The goal isn’t to get more votes but to become someone who serves society.
The goal isn’t to lose weight but to be a healthy person.
The goal isn’t to have good grades but to become someone who understands.
The goal isn’t to vaccinate everybody but to change our lifestyle (remember the first weeks of lockdown?) so it never happens again.
The ripple effect
After moving to Portugal, it took us four years (a whole life actually) to finally build healthy routines in our life. I never really thought about my habits based on (adapted to) a conditioned self-image; because of that, my lifestyle and goals were never in line. We live in a society where the tension between the two is maximised, it’s almost inhumane.
I believe that is why so many people suffer from imposter syndrome, the fear of being exposed, or have trouble loving themselves.

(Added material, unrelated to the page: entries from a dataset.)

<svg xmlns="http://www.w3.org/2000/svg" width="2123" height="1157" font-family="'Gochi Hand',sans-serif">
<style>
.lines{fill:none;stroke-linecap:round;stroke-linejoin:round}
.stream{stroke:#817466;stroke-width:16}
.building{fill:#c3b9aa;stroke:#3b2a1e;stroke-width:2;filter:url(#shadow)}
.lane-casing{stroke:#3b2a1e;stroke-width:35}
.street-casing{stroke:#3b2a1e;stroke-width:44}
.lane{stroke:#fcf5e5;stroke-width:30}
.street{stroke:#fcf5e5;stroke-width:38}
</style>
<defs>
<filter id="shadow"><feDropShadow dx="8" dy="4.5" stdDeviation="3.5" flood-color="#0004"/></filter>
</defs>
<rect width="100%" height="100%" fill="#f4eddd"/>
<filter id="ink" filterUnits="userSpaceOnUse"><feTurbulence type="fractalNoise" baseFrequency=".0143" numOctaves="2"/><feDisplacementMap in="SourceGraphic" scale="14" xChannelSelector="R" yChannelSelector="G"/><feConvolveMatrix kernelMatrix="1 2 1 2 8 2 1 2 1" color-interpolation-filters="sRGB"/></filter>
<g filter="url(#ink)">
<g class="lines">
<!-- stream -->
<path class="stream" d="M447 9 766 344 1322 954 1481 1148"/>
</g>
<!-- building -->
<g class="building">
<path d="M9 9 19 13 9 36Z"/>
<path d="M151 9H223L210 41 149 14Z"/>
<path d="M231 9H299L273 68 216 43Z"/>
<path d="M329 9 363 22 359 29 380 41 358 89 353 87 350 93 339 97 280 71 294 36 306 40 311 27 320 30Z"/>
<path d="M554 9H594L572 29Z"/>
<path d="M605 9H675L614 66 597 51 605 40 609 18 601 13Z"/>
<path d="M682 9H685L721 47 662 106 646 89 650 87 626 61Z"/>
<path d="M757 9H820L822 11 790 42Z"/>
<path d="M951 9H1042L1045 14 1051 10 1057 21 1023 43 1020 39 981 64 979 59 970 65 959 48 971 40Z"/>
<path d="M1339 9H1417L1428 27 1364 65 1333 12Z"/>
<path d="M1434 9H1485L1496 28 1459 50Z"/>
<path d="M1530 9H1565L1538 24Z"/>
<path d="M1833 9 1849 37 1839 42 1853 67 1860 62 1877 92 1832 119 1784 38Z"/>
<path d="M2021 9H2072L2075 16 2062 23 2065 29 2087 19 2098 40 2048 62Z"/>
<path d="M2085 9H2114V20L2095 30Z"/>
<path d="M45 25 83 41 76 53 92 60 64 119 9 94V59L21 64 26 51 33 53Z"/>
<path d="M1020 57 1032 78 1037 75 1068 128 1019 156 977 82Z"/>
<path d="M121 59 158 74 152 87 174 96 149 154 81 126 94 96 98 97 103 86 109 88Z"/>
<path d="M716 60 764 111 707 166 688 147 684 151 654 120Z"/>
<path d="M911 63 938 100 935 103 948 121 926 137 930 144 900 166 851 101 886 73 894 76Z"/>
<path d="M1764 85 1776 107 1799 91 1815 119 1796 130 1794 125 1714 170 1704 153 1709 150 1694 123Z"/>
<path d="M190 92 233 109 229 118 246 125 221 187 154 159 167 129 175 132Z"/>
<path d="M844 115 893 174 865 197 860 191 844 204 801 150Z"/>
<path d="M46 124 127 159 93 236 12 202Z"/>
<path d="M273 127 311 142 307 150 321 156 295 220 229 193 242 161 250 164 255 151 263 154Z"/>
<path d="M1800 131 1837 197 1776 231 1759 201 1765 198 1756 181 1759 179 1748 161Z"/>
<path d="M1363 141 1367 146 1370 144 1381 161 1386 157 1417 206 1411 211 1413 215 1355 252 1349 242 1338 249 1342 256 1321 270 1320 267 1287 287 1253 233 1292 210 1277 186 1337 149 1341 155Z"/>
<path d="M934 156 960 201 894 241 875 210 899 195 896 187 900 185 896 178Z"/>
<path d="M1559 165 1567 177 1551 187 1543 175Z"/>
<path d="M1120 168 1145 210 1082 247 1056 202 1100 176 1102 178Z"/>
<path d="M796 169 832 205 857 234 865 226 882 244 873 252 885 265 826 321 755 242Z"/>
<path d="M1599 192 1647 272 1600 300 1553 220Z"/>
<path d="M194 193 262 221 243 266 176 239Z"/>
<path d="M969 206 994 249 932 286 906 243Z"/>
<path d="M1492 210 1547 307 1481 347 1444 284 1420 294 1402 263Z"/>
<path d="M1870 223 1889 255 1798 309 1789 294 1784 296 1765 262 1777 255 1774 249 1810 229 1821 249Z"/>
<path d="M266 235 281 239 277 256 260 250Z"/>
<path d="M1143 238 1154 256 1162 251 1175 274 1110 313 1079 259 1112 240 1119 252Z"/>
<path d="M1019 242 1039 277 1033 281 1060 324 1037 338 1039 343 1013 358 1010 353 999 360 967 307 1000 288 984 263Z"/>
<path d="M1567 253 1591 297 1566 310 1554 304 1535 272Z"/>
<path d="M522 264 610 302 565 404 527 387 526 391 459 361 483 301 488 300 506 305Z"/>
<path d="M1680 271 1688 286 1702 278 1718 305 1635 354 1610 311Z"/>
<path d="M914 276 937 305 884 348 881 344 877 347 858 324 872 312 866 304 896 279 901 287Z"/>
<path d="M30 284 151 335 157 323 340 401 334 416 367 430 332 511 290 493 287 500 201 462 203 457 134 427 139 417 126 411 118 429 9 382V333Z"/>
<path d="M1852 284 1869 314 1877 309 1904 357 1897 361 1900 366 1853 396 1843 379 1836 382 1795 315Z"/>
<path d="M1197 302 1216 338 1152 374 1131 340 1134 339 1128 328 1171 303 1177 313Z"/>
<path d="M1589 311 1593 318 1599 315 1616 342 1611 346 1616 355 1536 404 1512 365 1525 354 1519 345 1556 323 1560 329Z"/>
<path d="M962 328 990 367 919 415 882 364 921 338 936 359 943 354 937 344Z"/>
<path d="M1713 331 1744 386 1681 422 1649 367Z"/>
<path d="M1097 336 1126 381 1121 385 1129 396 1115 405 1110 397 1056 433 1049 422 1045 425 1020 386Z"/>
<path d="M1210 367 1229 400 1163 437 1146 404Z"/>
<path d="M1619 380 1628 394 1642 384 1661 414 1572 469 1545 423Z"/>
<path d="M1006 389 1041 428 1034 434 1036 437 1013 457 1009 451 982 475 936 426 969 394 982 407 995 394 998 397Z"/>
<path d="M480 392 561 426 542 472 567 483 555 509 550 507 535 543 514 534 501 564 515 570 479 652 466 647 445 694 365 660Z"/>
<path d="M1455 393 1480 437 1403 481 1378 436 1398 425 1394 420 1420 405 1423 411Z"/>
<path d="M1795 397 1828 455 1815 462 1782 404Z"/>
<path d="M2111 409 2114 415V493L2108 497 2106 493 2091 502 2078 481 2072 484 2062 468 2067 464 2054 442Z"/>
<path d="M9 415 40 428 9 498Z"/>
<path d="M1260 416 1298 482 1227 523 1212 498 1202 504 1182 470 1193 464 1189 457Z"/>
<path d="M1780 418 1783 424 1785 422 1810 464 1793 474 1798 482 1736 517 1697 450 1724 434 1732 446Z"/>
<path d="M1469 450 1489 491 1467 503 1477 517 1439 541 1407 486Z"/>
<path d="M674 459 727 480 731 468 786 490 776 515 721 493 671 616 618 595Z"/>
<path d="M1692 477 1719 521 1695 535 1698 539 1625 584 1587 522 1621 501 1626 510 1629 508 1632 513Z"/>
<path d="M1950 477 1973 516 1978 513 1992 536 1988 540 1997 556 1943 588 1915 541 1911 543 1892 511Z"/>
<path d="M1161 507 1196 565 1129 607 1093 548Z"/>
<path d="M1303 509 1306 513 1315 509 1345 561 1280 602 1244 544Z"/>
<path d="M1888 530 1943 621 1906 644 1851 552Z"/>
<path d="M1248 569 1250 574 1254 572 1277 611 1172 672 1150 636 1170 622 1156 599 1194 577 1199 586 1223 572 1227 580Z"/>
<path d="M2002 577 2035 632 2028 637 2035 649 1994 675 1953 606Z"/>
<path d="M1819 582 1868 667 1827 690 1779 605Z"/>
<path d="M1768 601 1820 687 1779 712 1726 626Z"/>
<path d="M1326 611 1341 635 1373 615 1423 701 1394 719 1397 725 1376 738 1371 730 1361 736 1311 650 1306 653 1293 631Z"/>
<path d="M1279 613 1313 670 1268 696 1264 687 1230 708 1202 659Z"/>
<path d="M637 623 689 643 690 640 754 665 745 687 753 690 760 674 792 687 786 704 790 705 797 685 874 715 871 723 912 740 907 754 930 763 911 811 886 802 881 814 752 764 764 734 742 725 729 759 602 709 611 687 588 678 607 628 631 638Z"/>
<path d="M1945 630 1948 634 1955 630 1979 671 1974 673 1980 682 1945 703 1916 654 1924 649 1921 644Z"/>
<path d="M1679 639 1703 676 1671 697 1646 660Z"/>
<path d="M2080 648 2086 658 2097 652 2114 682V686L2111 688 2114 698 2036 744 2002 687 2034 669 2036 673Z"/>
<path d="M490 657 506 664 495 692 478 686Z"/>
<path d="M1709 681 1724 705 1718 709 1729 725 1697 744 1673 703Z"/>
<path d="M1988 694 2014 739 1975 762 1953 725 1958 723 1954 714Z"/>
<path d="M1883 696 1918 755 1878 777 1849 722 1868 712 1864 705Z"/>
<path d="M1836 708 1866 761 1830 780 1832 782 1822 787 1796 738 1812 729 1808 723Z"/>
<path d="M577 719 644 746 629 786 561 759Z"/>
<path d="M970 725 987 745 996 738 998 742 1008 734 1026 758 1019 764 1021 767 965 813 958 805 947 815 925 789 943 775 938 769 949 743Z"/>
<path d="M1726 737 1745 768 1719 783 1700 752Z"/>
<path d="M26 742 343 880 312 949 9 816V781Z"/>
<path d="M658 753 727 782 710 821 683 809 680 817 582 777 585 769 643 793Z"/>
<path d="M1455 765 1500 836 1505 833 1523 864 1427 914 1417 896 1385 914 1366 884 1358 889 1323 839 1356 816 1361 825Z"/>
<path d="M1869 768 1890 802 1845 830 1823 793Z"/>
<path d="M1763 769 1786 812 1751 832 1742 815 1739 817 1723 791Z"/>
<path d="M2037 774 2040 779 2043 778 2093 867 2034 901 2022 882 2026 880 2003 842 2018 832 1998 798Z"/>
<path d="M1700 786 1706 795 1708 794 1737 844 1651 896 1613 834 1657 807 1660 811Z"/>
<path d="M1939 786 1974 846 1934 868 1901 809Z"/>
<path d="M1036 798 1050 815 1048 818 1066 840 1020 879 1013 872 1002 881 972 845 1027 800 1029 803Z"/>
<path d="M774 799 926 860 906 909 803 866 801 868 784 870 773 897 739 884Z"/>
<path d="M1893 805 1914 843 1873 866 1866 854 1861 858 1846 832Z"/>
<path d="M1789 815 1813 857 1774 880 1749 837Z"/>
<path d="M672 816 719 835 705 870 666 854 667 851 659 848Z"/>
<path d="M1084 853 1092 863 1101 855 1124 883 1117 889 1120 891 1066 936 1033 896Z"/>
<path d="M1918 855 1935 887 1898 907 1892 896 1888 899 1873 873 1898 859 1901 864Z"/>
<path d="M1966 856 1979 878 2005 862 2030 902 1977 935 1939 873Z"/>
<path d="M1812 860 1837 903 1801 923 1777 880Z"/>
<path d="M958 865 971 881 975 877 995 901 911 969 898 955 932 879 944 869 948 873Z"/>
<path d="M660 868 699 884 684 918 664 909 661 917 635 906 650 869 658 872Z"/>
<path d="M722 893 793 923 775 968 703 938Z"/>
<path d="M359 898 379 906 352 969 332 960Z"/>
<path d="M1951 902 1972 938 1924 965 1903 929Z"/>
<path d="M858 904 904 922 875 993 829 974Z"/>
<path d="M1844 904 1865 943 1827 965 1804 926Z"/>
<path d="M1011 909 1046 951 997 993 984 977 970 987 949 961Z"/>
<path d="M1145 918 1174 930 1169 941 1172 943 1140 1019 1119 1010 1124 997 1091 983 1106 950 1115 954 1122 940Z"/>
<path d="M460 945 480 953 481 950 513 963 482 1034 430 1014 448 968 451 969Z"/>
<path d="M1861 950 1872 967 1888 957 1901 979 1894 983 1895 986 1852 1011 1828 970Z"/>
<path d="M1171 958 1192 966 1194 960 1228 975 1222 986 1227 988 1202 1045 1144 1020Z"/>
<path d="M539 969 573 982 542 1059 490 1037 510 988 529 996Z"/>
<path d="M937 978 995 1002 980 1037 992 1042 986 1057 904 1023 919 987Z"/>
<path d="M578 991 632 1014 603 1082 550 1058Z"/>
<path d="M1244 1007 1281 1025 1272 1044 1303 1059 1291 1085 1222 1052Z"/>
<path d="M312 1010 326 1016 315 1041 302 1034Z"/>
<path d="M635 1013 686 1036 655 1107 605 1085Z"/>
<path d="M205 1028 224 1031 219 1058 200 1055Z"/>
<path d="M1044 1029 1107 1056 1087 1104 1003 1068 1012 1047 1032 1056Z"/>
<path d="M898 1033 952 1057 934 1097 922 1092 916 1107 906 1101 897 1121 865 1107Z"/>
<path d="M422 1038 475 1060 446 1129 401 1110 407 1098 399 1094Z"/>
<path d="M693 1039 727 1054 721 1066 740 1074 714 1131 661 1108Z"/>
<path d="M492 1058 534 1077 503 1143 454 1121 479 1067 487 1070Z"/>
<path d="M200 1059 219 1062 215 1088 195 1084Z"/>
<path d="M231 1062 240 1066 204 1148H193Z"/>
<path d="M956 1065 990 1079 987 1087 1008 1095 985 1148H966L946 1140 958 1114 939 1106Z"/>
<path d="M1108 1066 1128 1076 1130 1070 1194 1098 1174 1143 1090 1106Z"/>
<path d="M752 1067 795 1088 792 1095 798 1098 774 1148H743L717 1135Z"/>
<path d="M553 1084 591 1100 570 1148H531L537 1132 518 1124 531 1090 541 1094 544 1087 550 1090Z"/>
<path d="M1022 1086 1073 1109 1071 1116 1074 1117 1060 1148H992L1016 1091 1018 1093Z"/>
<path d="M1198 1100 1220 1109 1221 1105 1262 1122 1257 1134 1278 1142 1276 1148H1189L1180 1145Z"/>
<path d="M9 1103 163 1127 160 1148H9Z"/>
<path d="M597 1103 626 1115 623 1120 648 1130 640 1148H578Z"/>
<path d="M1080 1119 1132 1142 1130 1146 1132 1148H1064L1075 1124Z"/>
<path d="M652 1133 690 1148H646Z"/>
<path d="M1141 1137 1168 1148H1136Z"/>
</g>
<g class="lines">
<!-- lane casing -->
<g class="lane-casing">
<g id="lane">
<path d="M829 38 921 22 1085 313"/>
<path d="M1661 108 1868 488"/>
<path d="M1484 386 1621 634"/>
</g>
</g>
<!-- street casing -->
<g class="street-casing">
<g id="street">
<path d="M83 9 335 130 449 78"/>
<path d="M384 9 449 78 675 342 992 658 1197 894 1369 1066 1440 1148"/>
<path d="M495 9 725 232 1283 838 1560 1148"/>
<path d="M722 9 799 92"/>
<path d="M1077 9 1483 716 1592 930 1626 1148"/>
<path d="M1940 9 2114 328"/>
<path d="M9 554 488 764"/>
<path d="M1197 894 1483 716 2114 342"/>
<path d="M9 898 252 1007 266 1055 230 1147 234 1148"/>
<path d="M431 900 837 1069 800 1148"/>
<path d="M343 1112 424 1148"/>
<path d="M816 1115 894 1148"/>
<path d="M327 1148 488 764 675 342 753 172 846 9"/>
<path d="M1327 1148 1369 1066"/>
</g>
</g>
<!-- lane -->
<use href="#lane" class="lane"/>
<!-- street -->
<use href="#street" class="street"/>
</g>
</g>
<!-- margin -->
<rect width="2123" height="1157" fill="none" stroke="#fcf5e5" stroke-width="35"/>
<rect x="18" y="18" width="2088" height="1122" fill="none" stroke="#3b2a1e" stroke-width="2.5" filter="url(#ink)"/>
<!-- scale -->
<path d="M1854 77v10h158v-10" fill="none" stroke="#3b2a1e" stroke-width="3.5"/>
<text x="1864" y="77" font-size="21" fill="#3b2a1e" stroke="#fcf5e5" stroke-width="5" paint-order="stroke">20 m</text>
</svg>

Moving abroad was a radical way to deal with this, but not mandatory.
On a social level, sure, but first, personally, by loving who you are and taking baby steps that create a ripple effect in your personal life.
It seems like a small impact on the social level, but that’s what an ordinary person can do to make a change on a higher level with friends, family, colleagues and the community: Changing his behaviour rather than adapting the old ones, to a constructed self-image.
3. James Clear, Elementaire gewoontes, pg 46, 2019
4. Sorry for always using myself as an example, it’s just easier than conducting research myself ;-).